* [TASK ITEM]:
Every line of the listing below is to be repeated exactly; the pictures stay out.
**********
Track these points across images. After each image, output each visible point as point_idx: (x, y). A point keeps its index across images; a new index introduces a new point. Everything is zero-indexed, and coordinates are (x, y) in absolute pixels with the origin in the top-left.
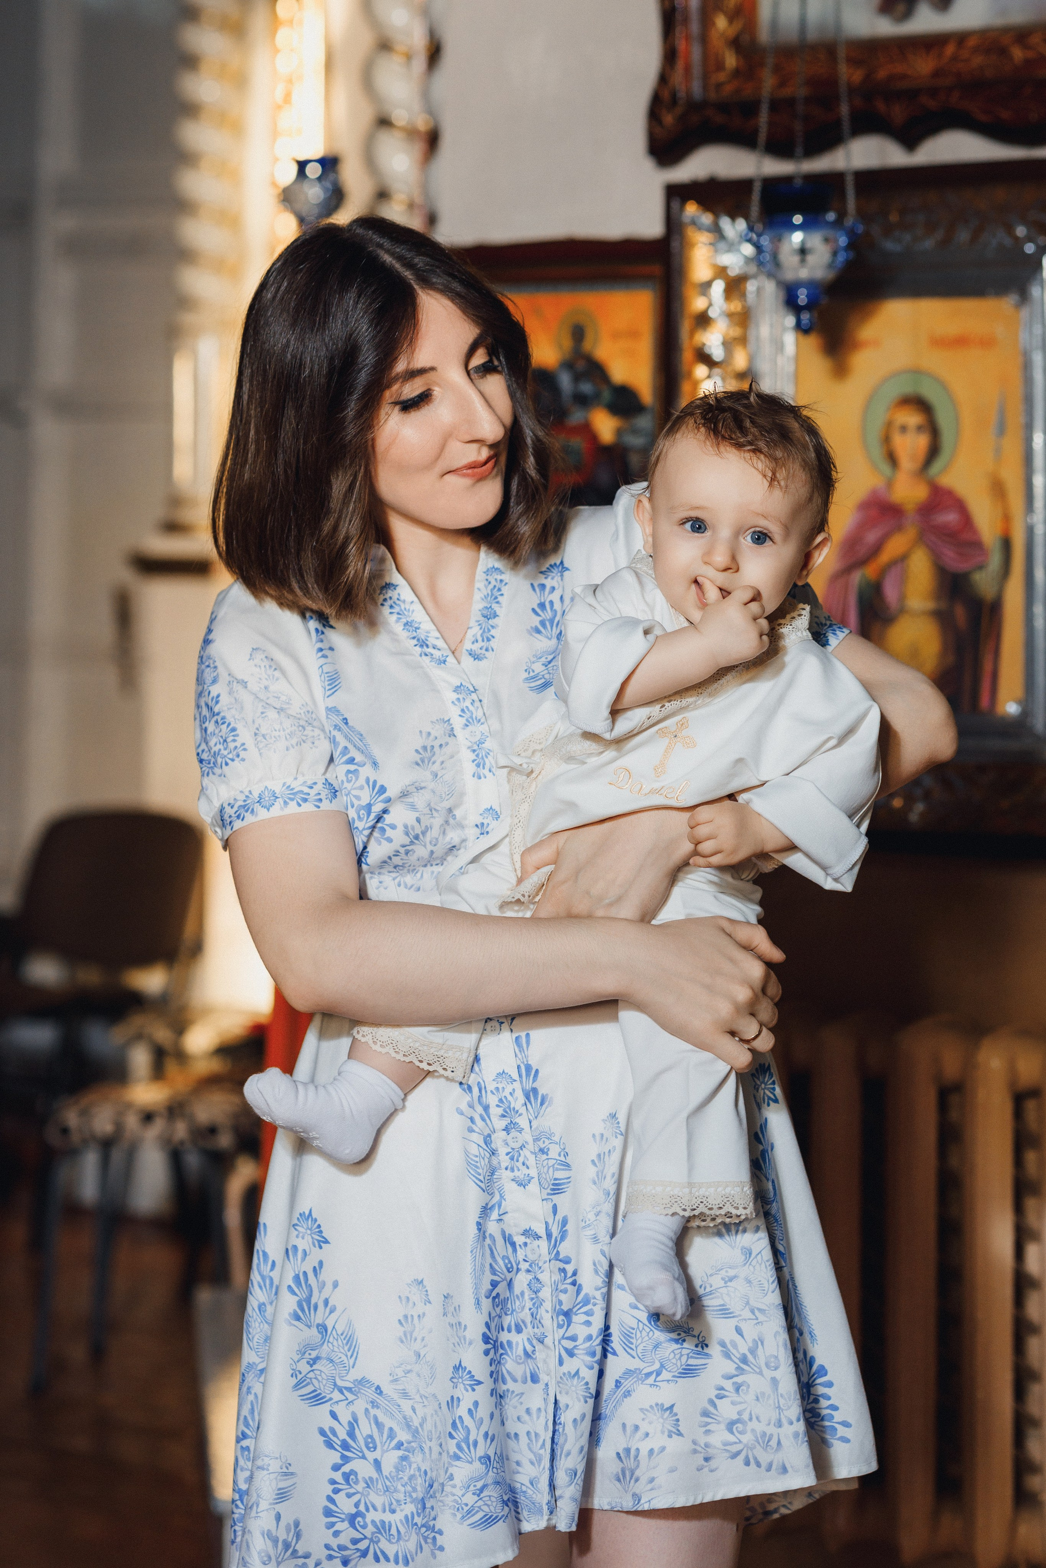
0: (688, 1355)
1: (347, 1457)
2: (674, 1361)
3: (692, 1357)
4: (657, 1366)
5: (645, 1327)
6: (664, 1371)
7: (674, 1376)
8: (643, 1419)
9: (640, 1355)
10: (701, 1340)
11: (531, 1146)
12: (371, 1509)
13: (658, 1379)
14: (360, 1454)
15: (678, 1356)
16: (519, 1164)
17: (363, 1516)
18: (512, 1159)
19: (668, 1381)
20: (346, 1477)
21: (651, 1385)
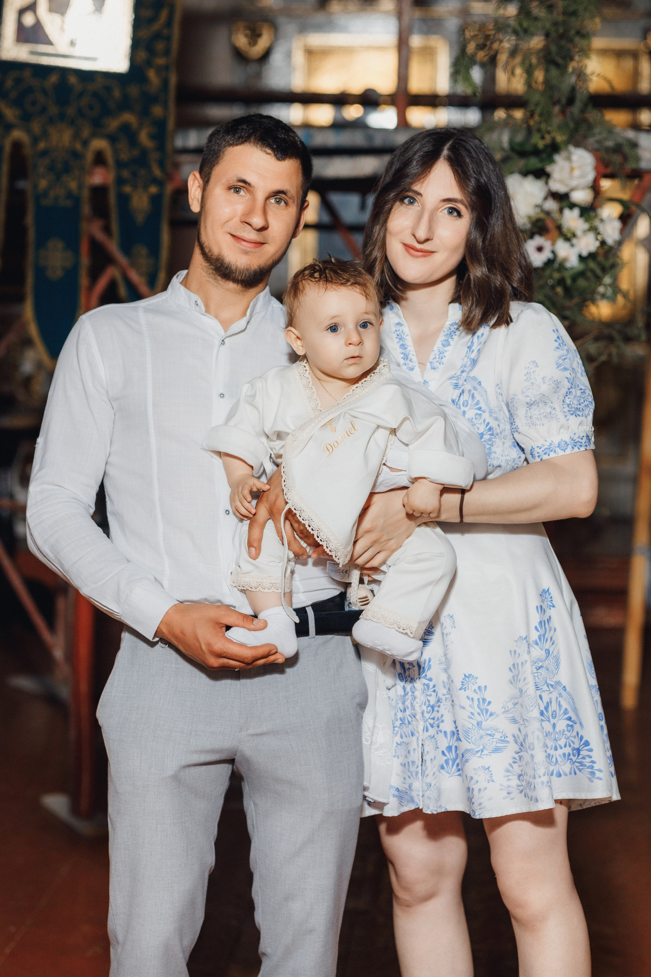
0: (496, 741)
2: (489, 745)
3: (498, 743)
4: (481, 747)
5: (476, 728)
6: (485, 750)
7: (490, 752)
8: (475, 774)
9: (473, 742)
10: (503, 734)
13: (482, 754)
15: (491, 743)
19: (487, 755)
21: (479, 757)
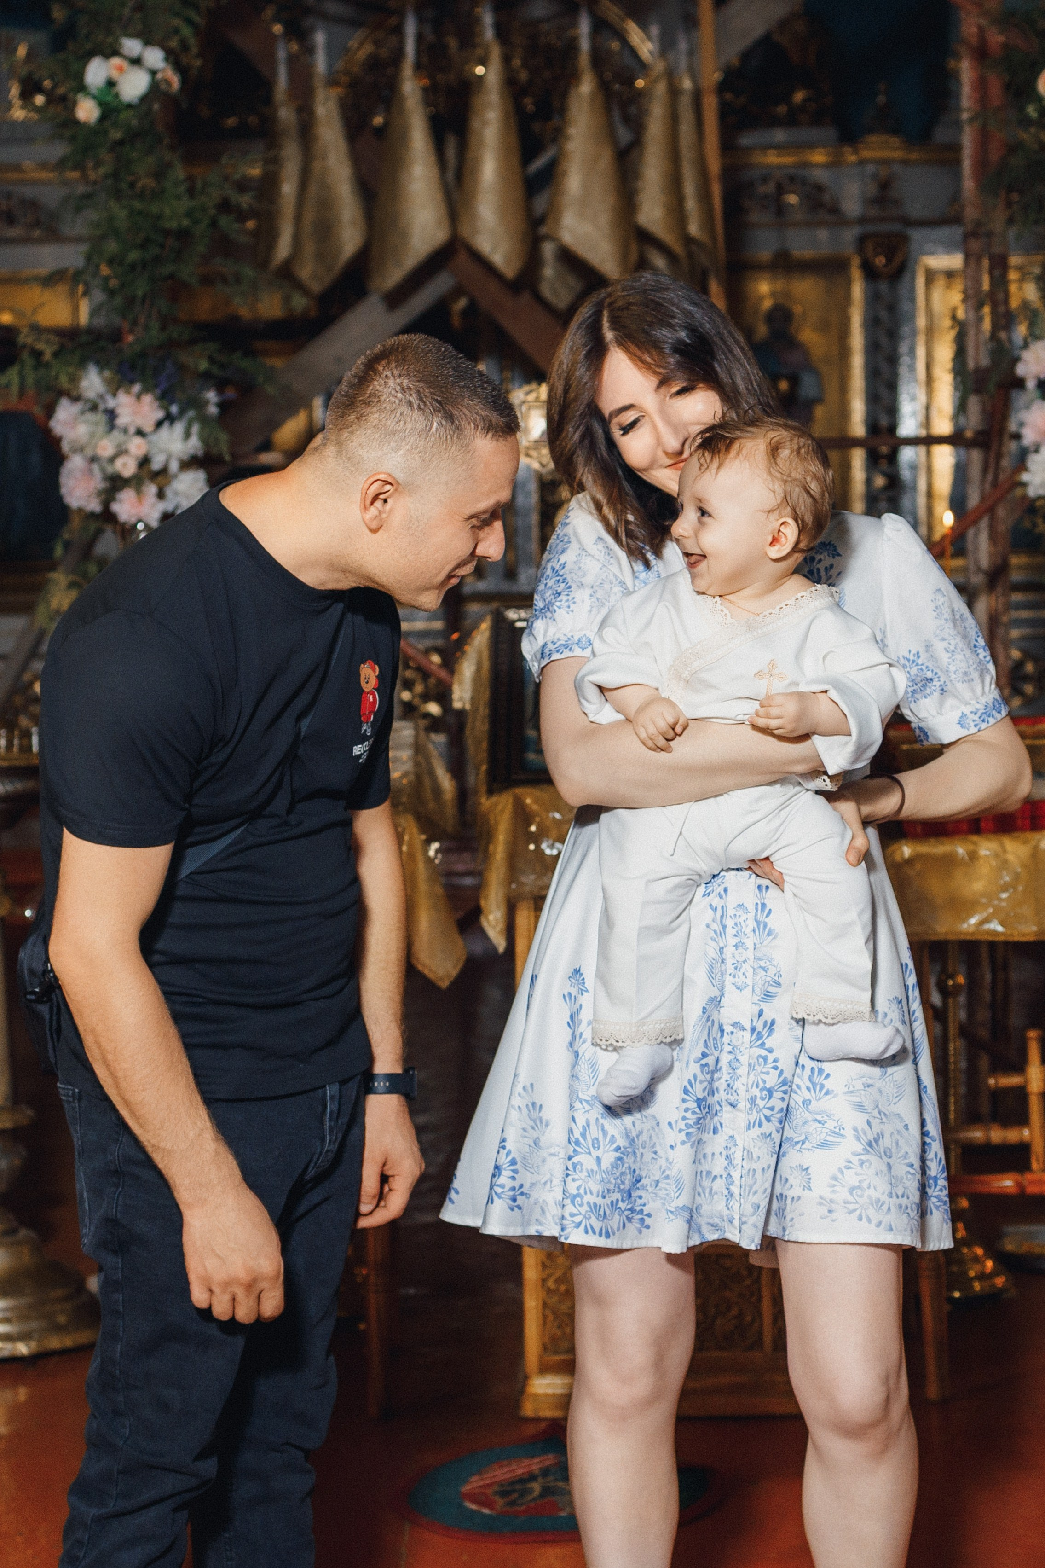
0: (827, 1133)
1: (577, 1151)
3: (830, 1135)
4: (803, 1137)
10: (839, 1123)
11: (751, 961)
12: (588, 1192)
13: (804, 1146)
14: (587, 1151)
15: (818, 1133)
16: (740, 974)
17: (582, 1197)
18: (736, 968)
19: (809, 1149)
20: (574, 1166)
**********
* [RESULT FOR THIS EXERCISE]:
Track these points across images. After each image, output each visible point as point_idx: (x, y). A point keeps its index across images; a new index introduces a new point. Everything is zero-indexed, and coordinates are (x, y) in absolute pixels with the origin in the top-left.
0: (688, 1355)
1: (347, 1457)
2: (674, 1361)
3: (692, 1357)
4: (657, 1366)
5: (645, 1327)
6: (664, 1371)
7: (674, 1376)
8: (643, 1419)
9: (640, 1355)
10: (701, 1340)
11: (531, 1146)
12: (371, 1509)
13: (658, 1379)
14: (360, 1454)
15: (678, 1356)
16: (519, 1164)
17: (363, 1516)
18: (512, 1159)
19: (668, 1381)
20: (346, 1477)
21: (651, 1385)
0: (496, 741)
2: (489, 745)
3: (498, 743)
4: (481, 747)
5: (476, 728)
6: (485, 750)
7: (490, 752)
8: (475, 774)
9: (473, 742)
10: (503, 734)
13: (482, 754)
15: (491, 743)
19: (487, 755)
21: (479, 757)
0: (827, 1133)
1: (577, 1151)
3: (830, 1135)
4: (803, 1137)
10: (839, 1123)
11: (751, 961)
12: (588, 1192)
13: (804, 1146)
14: (587, 1151)
15: (818, 1133)
16: (740, 974)
17: (582, 1197)
18: (736, 968)
19: (809, 1149)
20: (574, 1166)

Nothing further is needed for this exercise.